Affinché si possa parlare di licenziamento disciplinare è necessario l’accertamento di uno stretto rapporto di “causa-effetto”: la condotta lecita del dipendente deve essere l’esclusivo motivo scatenante del licenziamento. Non devono cioè concorrere altri fattori ad influenzare la scelta del datore di risolvere il contratto.

Secondo la Corte, poiché il licenziamento per ritorsione costituisce la reazione a un comportamento legittimo del lavoratore, quando li licenziamento sia intimato a fronte di una condotta inadempiente del lavoratore (ossia per un illecito disciplinare), l’eventuale sproporzione della sanzione espulsiva, se pure può avere rilievo presuntivo, non può tuttavia portare a giudicare automaticamente come ritorsivo il licenziamento stesso [1].

Come si tutela il lavoratore da un licenziamento ritorsivo?

Il lavoratore può tutelarsi avvalendosi di strumenti giuridici come il ricorso al giudice del lavoro. È fondamentale agire tempestivamente, poiché i termini per impugnare il licenziamento sono perentori.

La prima cosa da fare è inviare una diffida stragiudiziale. Si tratta di una comunicazione al datore di lavoro con cui si manifesta l’intenzione di opporsi al licenziamento. Tale lettera – tramite PEC o raccomandata – va inviata entro 60 giorni dalla comunicazione del licenziamento.
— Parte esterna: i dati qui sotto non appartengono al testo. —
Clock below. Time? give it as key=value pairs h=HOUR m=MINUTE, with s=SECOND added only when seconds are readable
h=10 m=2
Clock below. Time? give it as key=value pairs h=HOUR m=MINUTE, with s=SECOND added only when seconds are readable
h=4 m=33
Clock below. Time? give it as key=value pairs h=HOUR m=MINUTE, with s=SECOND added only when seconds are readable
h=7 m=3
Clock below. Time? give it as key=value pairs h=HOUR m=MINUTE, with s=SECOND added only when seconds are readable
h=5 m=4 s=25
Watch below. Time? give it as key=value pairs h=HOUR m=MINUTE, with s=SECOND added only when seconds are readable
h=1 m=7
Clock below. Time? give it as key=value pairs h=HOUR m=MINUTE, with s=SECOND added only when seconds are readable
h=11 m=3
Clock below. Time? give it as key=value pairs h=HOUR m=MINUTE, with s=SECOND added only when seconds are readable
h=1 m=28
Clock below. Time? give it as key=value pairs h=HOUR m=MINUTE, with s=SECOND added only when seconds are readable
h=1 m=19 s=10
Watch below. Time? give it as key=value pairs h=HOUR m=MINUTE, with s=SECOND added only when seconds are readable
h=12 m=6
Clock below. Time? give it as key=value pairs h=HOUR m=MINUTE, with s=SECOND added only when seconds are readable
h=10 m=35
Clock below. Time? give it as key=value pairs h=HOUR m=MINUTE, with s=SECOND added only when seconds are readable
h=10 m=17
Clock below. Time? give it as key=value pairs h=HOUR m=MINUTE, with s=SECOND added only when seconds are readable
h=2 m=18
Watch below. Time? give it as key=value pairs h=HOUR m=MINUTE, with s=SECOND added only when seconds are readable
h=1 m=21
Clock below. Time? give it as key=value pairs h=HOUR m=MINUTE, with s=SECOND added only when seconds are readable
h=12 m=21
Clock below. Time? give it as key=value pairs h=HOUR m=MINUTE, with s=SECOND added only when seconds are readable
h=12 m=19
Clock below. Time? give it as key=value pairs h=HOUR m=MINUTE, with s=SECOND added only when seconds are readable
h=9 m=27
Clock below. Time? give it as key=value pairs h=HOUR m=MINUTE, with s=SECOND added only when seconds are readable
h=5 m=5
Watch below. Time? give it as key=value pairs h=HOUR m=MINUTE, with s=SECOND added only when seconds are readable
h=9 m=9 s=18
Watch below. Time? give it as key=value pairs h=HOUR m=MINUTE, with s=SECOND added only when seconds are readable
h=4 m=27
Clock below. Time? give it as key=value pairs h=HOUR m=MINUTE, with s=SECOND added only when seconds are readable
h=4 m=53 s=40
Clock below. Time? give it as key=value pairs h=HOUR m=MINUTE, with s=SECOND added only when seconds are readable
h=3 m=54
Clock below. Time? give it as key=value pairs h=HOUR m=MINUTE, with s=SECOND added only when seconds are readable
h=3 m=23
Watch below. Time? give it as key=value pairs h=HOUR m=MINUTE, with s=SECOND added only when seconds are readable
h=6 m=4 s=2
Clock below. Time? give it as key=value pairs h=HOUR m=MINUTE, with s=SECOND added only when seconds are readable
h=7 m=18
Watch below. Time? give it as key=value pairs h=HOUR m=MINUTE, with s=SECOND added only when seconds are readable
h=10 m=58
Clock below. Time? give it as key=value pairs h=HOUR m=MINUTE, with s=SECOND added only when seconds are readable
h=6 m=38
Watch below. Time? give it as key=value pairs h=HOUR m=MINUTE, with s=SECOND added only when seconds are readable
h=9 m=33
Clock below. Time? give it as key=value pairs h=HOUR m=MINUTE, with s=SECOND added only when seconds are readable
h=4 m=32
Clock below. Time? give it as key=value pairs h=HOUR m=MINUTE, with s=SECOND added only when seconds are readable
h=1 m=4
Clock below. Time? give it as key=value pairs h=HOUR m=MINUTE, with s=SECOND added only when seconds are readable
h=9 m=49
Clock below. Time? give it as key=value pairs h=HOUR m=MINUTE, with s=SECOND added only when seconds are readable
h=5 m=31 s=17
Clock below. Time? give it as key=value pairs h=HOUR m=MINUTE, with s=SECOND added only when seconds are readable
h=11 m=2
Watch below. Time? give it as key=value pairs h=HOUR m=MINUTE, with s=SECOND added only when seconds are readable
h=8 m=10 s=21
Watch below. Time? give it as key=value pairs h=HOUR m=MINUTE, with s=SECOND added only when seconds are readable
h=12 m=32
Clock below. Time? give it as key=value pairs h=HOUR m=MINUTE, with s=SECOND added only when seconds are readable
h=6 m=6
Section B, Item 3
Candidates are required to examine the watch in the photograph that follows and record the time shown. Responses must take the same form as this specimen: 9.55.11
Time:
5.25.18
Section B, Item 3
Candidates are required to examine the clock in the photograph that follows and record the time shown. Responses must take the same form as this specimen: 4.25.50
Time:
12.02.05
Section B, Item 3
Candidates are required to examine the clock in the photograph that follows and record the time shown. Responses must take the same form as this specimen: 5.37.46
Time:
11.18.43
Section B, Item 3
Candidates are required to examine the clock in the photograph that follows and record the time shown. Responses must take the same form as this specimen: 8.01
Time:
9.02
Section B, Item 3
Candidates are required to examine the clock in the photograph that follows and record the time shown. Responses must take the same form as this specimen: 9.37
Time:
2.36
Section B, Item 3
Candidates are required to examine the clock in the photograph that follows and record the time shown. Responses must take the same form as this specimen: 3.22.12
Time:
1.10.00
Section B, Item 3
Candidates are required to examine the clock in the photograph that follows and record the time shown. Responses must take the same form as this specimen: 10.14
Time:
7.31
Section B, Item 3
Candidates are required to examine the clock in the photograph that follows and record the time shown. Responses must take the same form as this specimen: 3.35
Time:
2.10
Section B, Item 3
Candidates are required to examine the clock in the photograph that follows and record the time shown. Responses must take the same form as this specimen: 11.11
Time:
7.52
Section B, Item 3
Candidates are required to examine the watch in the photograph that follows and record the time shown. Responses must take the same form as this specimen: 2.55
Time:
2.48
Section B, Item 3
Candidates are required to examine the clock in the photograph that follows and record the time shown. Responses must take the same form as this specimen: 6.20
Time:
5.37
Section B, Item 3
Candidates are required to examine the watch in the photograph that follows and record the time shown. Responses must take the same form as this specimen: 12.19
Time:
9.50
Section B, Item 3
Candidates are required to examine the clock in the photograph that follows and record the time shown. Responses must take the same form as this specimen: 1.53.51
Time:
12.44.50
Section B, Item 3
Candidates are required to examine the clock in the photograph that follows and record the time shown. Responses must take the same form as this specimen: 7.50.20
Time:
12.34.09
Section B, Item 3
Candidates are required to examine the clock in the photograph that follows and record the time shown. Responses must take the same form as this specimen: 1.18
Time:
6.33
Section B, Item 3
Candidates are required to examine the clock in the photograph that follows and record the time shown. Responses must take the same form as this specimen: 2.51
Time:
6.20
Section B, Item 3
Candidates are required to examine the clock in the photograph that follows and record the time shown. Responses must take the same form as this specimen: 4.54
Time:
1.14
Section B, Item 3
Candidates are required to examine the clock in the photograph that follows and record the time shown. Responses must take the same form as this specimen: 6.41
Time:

In alternativa, il lavoratore che intenda contestare un licenziamento ritorsivo ha 60 giorni di tempo dalla ricezione della comunicazione di licenziamento per avviare la procedura di conciliazione presso la Direzione Territoriale del Lavoro.

Una volta effettuato questo passaggio, il lavoratore ha ulteriori 180 giorni per depositare il ricorso presso il tribunale competente. Questo termine di 180 giorni decorre dal giorno successivo a quello in cui è stata inviata la diffida o si è conclusa la procedura di conciliazione, indipendentemente dal suo esito.

Il deposito del ricorso deve essere effettuato presso la cancelleria del tribunale del lavoro competente per territorio. Il ricorso dovrà essere redatto da un avvocato e dovrà contenere tutte le motivazioni che si ritengono idonee a dimostrare il carattere ritorsivo del licenziamento, oltre a tutte le prove documentali pertinenti.

Dopo il deposito del ricorso, il tribunale fisserà una data per l’udienza. Durante l’udienza, il giudice valuterà le prove e le argomentazioni presentate da entrambe le parti e deciderà sull’esistenza o meno del licenziamento ritorsivo.

In caso di esito positivo per il lavoratore, il giudice potrà ordinare il reintegro nel posto di lavoro e il pagamento di un’indennità risarcitoria. In caso di esito negativo, il lavoratore può valutare l’opportunità di presentare un appello.